И тут как раз послышался звонок, возвещавший о конце перемены.
– Нет, – ответил директор. Затем повернулся к Алеше Громаде и Михаилу Матвееву: – Вы свободны, идите в классы.
И оба ушли, а Тушнов остался. На лице его появилось выражение недоумения. Точно до этой минуты все было в порядке вещей, «нормально», как говорил он по всякому поводу, а теперь начинается, неизвестно для чего, нечто излишнее.
– Он же меня извинил, так? – пробормотал Васька. – Чего ж тут...
– Ты находишься в кабинете директора, Василий Тушнов! – напомнил Глеб Анисимович своим великолепным, звучным и гибким голосом. (Слыша этот роскошный голос, невольно думалось, что Глеб Анисимович бедновато одет. Пожалуй, не будь у него такого роскошного голоса, это просто не бросалось бы в глаза и никто не замечал бы, что его костюм немного потрепан.)
– Видишь ли, Громада тебя простил, а я – нет, – сказал директор спокойно. – Возможно даже, что я сочту нужным исключить тебя из школы.
– За что? – спросил Тушнов хрипловато.
Директор не отвечал. Потом спросил сам:
– Когда, по-твоему, можно бить человека по лицу?
Пытаясь угадать, чего от него ждут, Васька пробурчал:
– Никогда нельзя... Только простил же Громада...
– Ну, почему же – никогда? – жестко осведомился директор. – Если человек грязно оскорбляет женщину, нужно ему...
– Как это – «грязно оскорбляет»?.. – Тушнов наивно и непонимающе поглядел в глаза директору. Ваську забавляло, когда, запинаясь и затрудняясь, старшие потешно неподходящими словами рассказывали о том, о чем, по их мнению, ему лучше не знать и что ему, однако, давно известно во всех подробностях.
Но директор ответил коротко и сразу:
– Ты знаешь как. Вот за такое следует бить по щекам. А ударить просто так – это... – Иван Еремеевич возмущенно смолк.
– Ты, вероятно, знаешь, Тушнов, чем отвечал в старину на пощечину порядочный человек? – спросил Глеб Анисимович.

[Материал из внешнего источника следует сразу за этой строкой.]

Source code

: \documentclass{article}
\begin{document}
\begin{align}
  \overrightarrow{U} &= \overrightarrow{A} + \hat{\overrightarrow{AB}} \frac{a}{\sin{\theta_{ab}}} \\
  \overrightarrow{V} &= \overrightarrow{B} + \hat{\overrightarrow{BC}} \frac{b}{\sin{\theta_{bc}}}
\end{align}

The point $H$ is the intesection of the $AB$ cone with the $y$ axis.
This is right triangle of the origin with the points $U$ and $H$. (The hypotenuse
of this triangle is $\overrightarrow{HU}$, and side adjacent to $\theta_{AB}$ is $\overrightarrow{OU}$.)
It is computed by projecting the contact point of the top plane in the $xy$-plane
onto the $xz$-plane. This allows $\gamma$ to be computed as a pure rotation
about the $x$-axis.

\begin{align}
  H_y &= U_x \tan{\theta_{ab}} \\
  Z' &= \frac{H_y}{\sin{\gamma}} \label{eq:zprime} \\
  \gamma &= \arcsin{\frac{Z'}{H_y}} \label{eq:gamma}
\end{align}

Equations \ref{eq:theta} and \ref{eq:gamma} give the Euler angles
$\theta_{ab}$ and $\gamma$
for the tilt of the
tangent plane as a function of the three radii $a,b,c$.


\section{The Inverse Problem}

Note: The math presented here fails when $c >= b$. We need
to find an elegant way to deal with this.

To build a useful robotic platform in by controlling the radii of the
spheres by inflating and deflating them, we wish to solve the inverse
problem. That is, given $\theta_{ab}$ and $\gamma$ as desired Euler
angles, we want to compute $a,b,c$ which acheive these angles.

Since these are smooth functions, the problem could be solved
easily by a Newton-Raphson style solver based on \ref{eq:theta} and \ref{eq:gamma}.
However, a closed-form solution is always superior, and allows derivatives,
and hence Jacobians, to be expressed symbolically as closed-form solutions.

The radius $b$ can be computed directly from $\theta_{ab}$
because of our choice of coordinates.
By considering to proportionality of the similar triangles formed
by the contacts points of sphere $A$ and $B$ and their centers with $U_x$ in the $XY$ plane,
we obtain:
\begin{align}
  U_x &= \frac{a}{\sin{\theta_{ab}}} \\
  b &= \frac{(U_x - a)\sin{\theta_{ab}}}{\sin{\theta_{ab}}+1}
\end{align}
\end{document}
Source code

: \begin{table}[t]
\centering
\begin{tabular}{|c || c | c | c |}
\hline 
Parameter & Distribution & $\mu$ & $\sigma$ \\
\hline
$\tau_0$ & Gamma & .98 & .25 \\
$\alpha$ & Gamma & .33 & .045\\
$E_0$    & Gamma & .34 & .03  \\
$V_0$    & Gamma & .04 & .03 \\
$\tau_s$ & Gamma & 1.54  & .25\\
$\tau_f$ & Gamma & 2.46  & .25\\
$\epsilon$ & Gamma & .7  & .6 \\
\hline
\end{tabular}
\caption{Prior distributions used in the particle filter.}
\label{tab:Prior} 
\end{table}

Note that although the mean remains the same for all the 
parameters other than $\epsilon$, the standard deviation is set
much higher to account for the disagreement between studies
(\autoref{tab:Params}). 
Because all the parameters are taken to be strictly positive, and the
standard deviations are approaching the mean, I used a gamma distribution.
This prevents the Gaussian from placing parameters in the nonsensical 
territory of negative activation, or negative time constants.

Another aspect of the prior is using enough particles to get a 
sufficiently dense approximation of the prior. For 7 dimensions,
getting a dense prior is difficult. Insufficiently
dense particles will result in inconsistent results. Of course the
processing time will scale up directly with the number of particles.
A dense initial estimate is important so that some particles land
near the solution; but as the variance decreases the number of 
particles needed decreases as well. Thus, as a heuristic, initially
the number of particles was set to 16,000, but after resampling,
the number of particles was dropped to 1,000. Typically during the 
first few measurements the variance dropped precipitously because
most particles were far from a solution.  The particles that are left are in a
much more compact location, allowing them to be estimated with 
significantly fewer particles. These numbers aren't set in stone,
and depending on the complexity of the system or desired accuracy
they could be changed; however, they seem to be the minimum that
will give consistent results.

– Не. Не знаю, – ответил Васька. И он действительно не знал.
– Вызовом на дуэль! – сообщил Глеб Анисимович. – Может быть, ты не читал пушкинского «Выстрела»? – спросил он с брезгливым состраданием.
Васька затряс головой отрицательно, украдкой следя за тем, какое это производит впечатление. Чутье невнятным шепотком подсказало ему, что его невежество может, пожалуй, в известной мере смягчить педагогов.
– Так тебе незнакомо это?! – И, приблизившись к Тушнову на расстояние шага, Глеб Анисимович наизусть прочитал: – «Главное упражнение его состояло в стрельбе из пистолета. Стены его комнаты были все источены пулями, как соты пчелиные. Искусство, до коего достиг он, было неимоверно, и если б он вызвался пулей сбить грушу с фуражки кого б то ни было, никто б в нашем полку не усумнился подставить ему своей головы».
Васька слушал и чувствовал смущение от какой-то неопределенности происходящего. Это было нечто среднее между нахлобучкой и концертом. Он даже не знал, как ему теперь держаться...
– Не узнаешь этот отрывок? – спросил Глеб Анисимович.
– Проходили, возможно, – ответил сумрачно Тушнов.
– «Возможно»?.. Печально, – промолвил Глеб Анисимович с горечью. Он сделал выразительную паузу и медленно, будто думая вслух, прочитал: – «Мы полагали, что на совести его лежала какая-нибудь несчастная жертва его ужасного искусства».
Глеб Анисимович пытливо взглянул на Тушнова, желая, может быть, определить, нашло ли его чтение какой-нибудь отзвук, а Ваське почудился вдруг в последней фразе упрек.
– Ну что я сделал?.. – ворчливо запричитал он. – И ведь извинился – пожалуйста! А что я сделал?
– Стань в угол! – резко сказал директор. – Вон в тот!
Он указал на дальний угол в глубине кабинета. Тушнов секунду колебался, затем, пожав плечами, подчинился. И директор с Глебом Анисимовичем повели между собой неторопливый разговор, будто его уже не было в комнате.
– Вот... Это не первый случай, когда в классе-то проходили, а следа в душе не осталось никакого... – Иван Еремеевич покачал головой.
– Не только в душе – в памяти. Что, я бы сказал, еще более странно, – добавил Глеб Анисимович.
– Да, на уроке у ребят, я замечаю, с литературой складываются... порой, конечно... очень уж официальные отношения.